All that is wanted is the exact text of the lines below from the one with "left knee: (69, 302)" through the one with "right elbow: (201, 284)", inclusive, minus any pictures.

*** RECORDS SHOWN

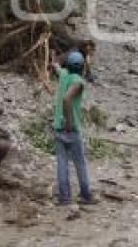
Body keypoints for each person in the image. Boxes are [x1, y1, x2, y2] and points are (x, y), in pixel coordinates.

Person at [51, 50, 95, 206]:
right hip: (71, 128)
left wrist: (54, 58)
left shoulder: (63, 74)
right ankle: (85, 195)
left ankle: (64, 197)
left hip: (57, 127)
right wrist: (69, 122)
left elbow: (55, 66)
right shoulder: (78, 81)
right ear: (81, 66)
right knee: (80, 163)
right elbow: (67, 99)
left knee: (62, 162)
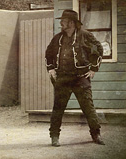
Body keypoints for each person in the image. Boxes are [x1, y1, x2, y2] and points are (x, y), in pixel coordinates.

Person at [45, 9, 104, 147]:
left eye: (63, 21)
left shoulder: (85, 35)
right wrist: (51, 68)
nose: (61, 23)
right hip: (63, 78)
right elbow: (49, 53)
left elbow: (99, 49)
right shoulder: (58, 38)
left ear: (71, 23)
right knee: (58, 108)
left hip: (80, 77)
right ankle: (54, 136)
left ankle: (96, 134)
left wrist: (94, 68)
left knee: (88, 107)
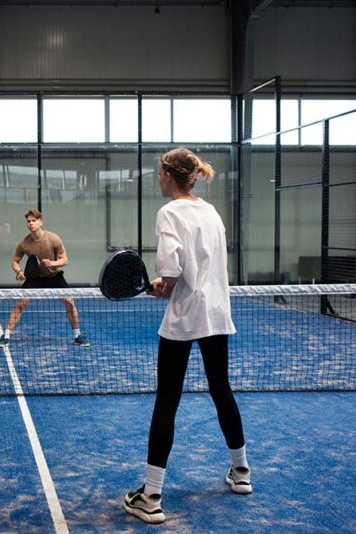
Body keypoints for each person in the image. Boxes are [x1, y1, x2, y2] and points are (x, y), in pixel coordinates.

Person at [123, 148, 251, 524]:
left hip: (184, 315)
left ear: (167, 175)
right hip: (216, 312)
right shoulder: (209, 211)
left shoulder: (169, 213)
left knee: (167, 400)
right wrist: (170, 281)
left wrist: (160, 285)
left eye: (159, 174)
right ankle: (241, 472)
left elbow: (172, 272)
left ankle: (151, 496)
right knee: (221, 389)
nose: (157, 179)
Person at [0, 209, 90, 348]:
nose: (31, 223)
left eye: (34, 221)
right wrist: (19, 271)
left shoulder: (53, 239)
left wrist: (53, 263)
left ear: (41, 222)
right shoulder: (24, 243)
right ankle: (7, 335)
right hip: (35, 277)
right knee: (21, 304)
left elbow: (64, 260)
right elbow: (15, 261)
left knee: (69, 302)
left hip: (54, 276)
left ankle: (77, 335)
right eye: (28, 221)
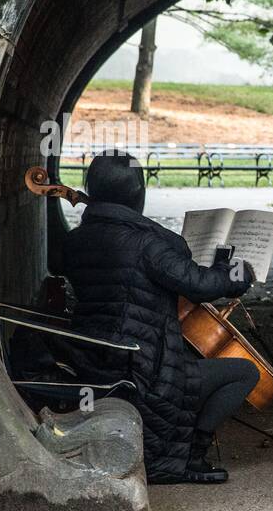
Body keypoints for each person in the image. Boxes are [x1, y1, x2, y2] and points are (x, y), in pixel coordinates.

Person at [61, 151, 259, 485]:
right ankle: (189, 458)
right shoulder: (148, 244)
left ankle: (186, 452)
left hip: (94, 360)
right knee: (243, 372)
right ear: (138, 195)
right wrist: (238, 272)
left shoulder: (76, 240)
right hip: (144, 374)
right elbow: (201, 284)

******
*** RECORDS SHOWN

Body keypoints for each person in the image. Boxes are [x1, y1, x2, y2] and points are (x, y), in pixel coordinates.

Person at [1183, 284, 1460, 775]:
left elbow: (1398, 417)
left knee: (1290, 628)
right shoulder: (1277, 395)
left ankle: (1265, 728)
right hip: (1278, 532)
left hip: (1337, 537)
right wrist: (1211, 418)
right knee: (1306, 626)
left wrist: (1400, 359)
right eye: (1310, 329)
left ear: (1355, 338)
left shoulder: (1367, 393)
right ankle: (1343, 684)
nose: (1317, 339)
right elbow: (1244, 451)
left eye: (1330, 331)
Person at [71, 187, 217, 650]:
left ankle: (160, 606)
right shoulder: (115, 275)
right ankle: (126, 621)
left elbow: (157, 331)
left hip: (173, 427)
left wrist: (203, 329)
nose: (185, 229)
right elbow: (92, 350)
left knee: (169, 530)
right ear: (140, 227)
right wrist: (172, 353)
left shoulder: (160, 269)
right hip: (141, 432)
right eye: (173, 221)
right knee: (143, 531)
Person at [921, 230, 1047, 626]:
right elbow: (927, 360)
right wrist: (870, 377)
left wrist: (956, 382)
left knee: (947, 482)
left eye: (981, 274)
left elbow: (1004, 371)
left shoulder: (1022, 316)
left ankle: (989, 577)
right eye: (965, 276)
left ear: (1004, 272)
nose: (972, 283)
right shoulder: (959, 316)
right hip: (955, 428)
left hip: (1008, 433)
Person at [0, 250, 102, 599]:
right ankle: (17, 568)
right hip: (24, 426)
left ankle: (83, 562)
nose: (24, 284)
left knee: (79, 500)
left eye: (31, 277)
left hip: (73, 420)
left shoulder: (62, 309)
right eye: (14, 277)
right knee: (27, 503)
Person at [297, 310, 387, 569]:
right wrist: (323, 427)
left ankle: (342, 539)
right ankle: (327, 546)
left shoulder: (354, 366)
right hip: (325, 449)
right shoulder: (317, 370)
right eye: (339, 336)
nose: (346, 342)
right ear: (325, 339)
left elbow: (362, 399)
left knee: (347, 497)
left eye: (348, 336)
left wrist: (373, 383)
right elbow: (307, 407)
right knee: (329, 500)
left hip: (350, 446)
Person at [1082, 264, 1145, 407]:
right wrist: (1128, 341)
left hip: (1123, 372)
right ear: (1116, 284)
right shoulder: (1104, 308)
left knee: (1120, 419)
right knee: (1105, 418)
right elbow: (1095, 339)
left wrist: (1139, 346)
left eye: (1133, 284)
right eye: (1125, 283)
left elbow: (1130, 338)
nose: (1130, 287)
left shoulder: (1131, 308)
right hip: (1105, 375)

******
*** RECORDS SHOWN

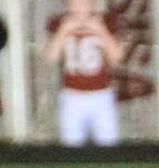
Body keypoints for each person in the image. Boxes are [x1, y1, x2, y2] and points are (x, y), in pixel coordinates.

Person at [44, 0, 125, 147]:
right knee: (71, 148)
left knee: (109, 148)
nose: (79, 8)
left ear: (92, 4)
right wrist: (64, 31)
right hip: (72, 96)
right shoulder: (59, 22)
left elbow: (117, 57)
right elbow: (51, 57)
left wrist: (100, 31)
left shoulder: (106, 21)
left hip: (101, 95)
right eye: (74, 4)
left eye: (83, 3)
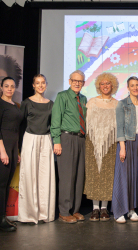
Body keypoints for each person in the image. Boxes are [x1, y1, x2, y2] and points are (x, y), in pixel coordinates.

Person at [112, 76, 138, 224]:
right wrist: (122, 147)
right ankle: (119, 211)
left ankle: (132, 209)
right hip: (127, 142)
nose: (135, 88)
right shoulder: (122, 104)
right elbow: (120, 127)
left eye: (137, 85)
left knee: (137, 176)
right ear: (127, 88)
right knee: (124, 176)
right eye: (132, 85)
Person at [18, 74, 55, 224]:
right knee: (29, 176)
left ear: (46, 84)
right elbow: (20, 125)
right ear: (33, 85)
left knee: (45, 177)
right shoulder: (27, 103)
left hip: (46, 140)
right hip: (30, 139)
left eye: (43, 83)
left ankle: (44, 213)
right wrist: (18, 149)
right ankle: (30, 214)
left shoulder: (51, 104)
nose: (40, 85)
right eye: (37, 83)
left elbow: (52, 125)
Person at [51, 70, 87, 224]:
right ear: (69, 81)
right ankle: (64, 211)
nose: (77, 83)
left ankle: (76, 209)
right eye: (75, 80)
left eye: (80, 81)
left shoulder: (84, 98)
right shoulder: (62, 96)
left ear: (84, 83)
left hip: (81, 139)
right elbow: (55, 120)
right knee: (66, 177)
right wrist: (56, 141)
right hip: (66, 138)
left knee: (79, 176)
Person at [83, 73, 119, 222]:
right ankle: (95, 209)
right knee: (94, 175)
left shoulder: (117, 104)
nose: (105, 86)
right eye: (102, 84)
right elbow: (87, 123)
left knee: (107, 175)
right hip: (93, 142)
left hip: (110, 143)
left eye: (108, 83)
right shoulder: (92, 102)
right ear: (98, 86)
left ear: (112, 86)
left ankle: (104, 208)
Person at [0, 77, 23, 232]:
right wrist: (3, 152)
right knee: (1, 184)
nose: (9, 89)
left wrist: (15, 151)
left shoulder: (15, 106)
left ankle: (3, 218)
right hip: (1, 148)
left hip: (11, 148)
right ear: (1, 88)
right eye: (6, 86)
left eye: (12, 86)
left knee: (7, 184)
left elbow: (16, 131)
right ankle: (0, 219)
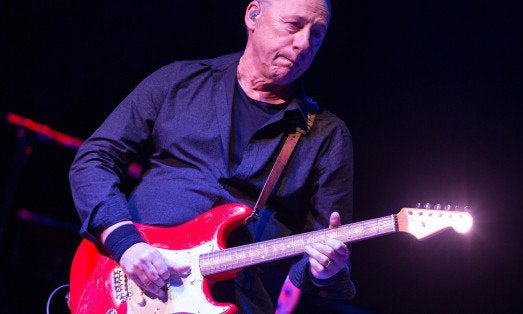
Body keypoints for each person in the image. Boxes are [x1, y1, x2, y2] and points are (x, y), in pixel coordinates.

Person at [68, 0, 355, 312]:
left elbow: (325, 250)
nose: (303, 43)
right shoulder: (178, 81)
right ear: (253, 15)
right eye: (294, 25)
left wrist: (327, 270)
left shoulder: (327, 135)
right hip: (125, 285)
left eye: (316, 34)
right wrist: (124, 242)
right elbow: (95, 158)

******

**THE COMPLETED TASK**
left knee: (69, 302)
left hip: (54, 276)
left ankle: (77, 335)
right eye: (28, 221)
Body keypoints for each person in the image. Boxes are [x1, y1, x2, y2] and points are (x, y), in pixel coordinates.

Person at [61, 151, 259, 485]:
right ankle: (189, 458)
right shoulder: (148, 244)
left ankle: (186, 452)
left hip: (94, 360)
right knee: (243, 372)
right ear: (138, 195)
right wrist: (238, 272)
left shoulder: (76, 240)
right hip: (144, 374)
right elbow: (201, 284)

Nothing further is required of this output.